4 Kasım 2009 Çarşamba

Gazetecilik Bir Kamu Görevidir


Aziz Yıldırım Fenerbahçe Dergisi Kasım sayısında aynen şu cümleleri kullanmış:

“....bir takımın topluca doping yapması olayı ile dünyada bugüne kadar sadece iki kez karşılaşılmıştır: Bunlardan birisi Fransa’da Marsilya futbol takımı ile ilgili olandır. Diğeri ise Efes Pilsen’in karşı karşıya olduğu olaydır. Beklentimiz, bu toplu doping eylemine sebebiyet verenlerin spor ailesinden ayıklanarak çıkarılması ve kamu vicdanının bu şekilde rahatlatılmasıdır...”

Bu röportaj Marsilya ve Efes Pilsen’in fotorafları ile beraber ulusal yayın organlarında da yayınlanmıştır. Olaydan habersiz biri bu konuşmadan Efes Pilsen takımının toplu doping yaptığı mahkemece sabit görüldüğü ve takımın hüküm giydğini düşünür. Aziz Yıldırım zaten kararını vermiş. Efes toplu doping yapmıştır. Fenerbahçe tandanslı Türk basını da kararını vermiştir. Efes toplu doping yapmıştır. Marsilya ve Efes Pilsen’in takım fotoğraflarını yan yana gazetelere koyarsanız zımnen Efes pilsen’in topluca doping yaptığı düşüncesini destekliyorsunuz demektir Hatta bu düşünceyi tüm kamuoyuna empoze ediyorsunuz demektir. Kimse terini söylemesin. Basketbolla ilgisi olmayan biri bu sözü ve fotoyu gazetede gördüğünde Efes Pilsen’in takım olarak doping yaptığı iddiasını gerçekmiş gibi düşünecektir.

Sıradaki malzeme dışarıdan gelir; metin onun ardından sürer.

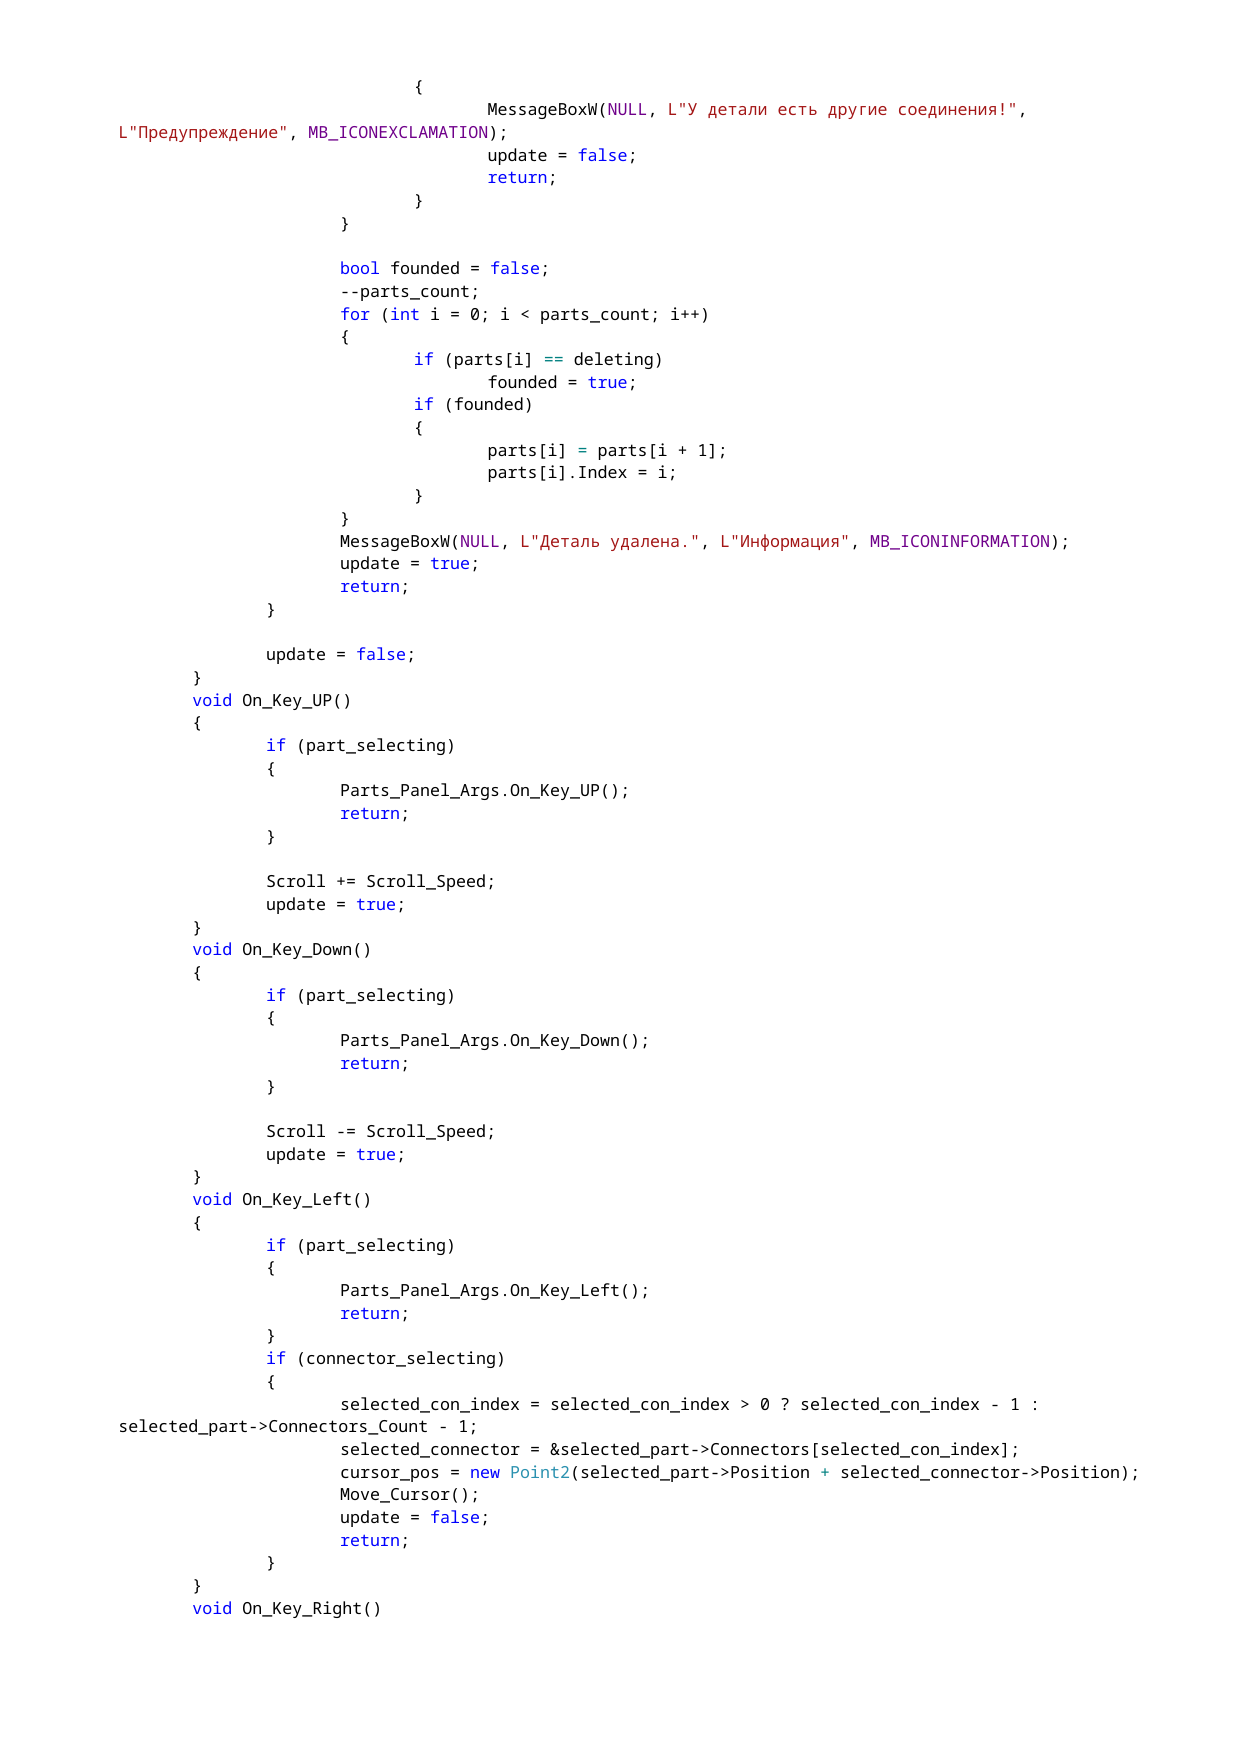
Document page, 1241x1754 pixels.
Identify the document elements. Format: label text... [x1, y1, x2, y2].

Efes Pilsen’i ve Tuncay Özhilan’ı doping yapan Marsilya ile aynı kareye koymak nasıl bir etik basın anlayışıdır. Spor basını ve yöneticileri: Bırakın artık bir şeyleri manipüle etmeyi. Bırakın birilerini pohpohlamayı. Gazeteceliğin bir kamu görevi olduğunu ve sosyal sorumluluk gerektirdiğini artık farkedin. Aziz Yıldırım için ne yazabilirm ki. Sonuçta klübünün çıkarları için her zaman yaptığı Makyavellist yaklaşımını aynen devam ettiriyor. Ayrıca kendi dergisinde istediğini söyleyebilir. Fenerbahçe dergisini kınamıyorum. Benim sözüm bu röportajı insanların nezdinde takımın toplu şekilde doping yaptığı düşüncesini uyandıracak şekilde veren Tük basınına.